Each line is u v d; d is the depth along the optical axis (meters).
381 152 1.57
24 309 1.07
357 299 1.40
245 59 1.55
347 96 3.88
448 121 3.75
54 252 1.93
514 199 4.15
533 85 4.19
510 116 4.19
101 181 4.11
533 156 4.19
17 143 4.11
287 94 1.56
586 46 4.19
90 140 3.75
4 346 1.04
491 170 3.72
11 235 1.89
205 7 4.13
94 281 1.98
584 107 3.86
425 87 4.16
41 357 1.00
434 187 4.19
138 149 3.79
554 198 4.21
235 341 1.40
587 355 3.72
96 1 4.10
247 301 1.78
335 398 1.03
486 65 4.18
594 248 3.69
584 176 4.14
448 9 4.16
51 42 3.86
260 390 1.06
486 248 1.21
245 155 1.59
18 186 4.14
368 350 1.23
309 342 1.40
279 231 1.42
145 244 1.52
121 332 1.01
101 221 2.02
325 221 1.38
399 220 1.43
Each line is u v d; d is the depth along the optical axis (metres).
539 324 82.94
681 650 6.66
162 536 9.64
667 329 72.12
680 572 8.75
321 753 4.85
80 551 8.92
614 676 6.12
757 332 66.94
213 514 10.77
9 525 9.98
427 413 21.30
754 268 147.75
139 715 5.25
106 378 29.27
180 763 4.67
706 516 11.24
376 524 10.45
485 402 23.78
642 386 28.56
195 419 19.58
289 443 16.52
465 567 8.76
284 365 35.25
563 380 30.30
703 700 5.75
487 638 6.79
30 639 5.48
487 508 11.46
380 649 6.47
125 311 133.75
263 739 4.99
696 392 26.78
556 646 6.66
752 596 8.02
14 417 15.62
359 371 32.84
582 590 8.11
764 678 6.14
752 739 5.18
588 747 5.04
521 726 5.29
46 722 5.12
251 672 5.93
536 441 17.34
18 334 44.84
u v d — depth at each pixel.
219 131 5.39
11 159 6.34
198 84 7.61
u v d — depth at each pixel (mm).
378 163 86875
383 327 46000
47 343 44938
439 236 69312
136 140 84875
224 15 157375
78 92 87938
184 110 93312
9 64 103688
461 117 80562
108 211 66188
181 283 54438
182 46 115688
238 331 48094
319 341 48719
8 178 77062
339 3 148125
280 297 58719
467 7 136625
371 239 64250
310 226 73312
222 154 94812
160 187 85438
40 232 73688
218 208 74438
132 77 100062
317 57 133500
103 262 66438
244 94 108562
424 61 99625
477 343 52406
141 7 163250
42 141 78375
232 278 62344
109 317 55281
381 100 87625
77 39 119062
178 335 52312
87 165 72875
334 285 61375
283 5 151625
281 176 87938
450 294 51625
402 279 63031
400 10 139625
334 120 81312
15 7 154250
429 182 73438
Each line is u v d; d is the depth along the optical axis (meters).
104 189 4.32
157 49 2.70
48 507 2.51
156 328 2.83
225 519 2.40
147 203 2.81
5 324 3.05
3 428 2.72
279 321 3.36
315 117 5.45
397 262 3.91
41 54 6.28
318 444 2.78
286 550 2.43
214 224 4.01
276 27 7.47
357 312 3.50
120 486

- **Activity**
Wherever the word "depth" appears in the entries above, copy that line.

- **Finished task**
Each line is u v d; d is the depth along the optical axis (meters).
Each line is u v d; d is the depth along the optical axis (metres).
u v d — depth at each pixel.
u v d — depth at each pixel (mm).
Each line is u v d; d is the depth along the optical axis (meters).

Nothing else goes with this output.